If he had even 21 grams of sense, Penn would acknowledge how
absurd he is. Should the USA hand back the vast tracts of land they
confiscated from the Mexicans in the middle of the nineteenth century (more
recent than the British resettlement of the Falklands
in 1833)? If so, Penn should be fine
over losing his Malibu
estate. Maybe the new Mexican owners
could bulldoze it to make way for a new road and rename it Carlito’s Way. That would be Sweet and Lowdown. We’re No Angels but all countries in the
world have spotty reputations at some points in their history. Westminster
is not going to do a U Turn on the right to self-determination of the
islanders, who have The Tree of Life of their families dating back considerable
generations. The Pledge of allegiance to
London is not
practised but they want sincerely to remain attached to British. The Argentineans can call the place Las
Malvinas if they not want, but the majority of the rest of the world will call
it the Falklands, just as they use the term
The English Channel rather than La Manche.

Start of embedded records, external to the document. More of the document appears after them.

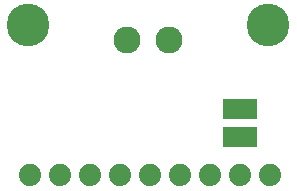
<source format=gbr>
G04 EAGLE Gerber RS-274X export*
G75*
%MOMM*%
%FSLAX34Y34*%
%LPD*%
%INSoldermask Bottom*%
%IPPOS*%
%AMOC8*
5,1,8,0,0,1.08239X$1,22.5*%
G01*
%ADD10C,2.286000*%
%ADD11C,1.879600*%
%ADD12R,2.921000X1.651000*%
%ADD13C,3.617600*%


D10*
X109000Y139700D03*
X144000Y139700D03*
D11*
X229870Y25400D03*
X204470Y25400D03*
X179070Y25400D03*
X153670Y25400D03*
X128270Y25400D03*
X102870Y25400D03*
X77470Y25400D03*
X52070Y25400D03*
X26670Y25400D03*
D12*
X204470Y57785D03*
X204470Y81915D03*
D13*
X25400Y152400D03*
X228600Y152400D03*
M02*

</source>
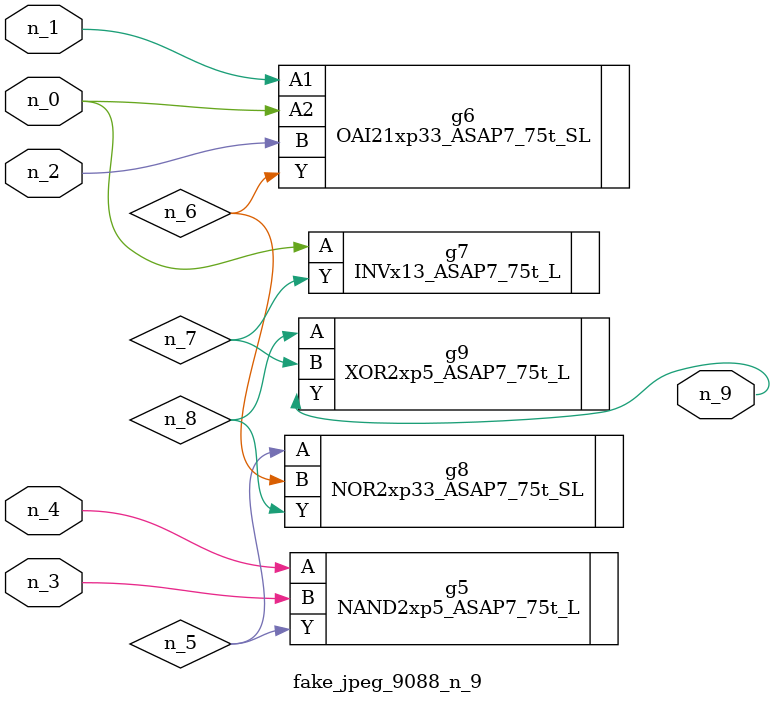
<source format=v>
module fake_jpeg_9088_n_9 (n_3, n_2, n_1, n_0, n_4, n_9);

input n_3;
input n_2;
input n_1;
input n_0;
input n_4;

output n_9;

wire n_8;
wire n_6;
wire n_5;
wire n_7;

NAND2xp5_ASAP7_75t_L g5 ( 
.A(n_4),
.B(n_3),
.Y(n_5)
);

OAI21xp33_ASAP7_75t_SL g6 ( 
.A1(n_1),
.A2(n_0),
.B(n_2),
.Y(n_6)
);

INVx13_ASAP7_75t_L g7 ( 
.A(n_0),
.Y(n_7)
);

NOR2xp33_ASAP7_75t_SL g8 ( 
.A(n_5),
.B(n_6),
.Y(n_8)
);

XOR2xp5_ASAP7_75t_L g9 ( 
.A(n_8),
.B(n_7),
.Y(n_9)
);


endmodule
</source>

Given Buenos Aires is exactly
on the other side of the world from a certain Chinese metropolis, would it be a
Shanghai Surprise to find Penn burnishing his left-wing credentials by
demanding the bourgeois democracy of the Republic of China on Taiwan return immediately to the People’s
Republic of China
of the mainland? After all, who bothers
about the views of those who live there?
Then it would be off to Pyongyang, where
he miraculously survived in Team America: World Police, so he can
pay his condolences to Kim Jong-Un, the son of his good friend Kim Jong-Il and
then extol the virtues of hereditary communism.
Yes, I know I missed a few films of or related to Penn. So sue me.
In all this, I say, good on you Ben Fogle, in challenging
Penn to a debate (the latter will decline for he knows far too little of the
issue to argue effectively) on the south Atlantic shenanigans. Fogle would send him to a Penn-itentiary AKA
the house of corrections. For Fogle has
done some in-depth study of the history of these rocky outcroppings. He would know that the British settled on
West Falkland in 1765, almost half a century before the existence of Argentina, with the Spanish on East
Falkland. The British
occupants withdrew in 1784 on grounds of cost but never relinquished their
claim to the islands as evinced by the bronze plaque they left there. In 1820, the Spanish also left, effectively
handing the rights to Britain. When the Argentines made moves to create a
colony, they requested the permission of the British. Why would they do so if they did not
recognise British overlordship of these islands? With the arrival of new British settlers in
1833, tensions simmered with their fellow pioneers from Argentina until
some of the latter murdered some of the former, leading to the expulsion of the
entire Spanish-speaking colony.
Throughout it all, dating back to 1765, the British have had a presence
in either flesh or metal and always in law.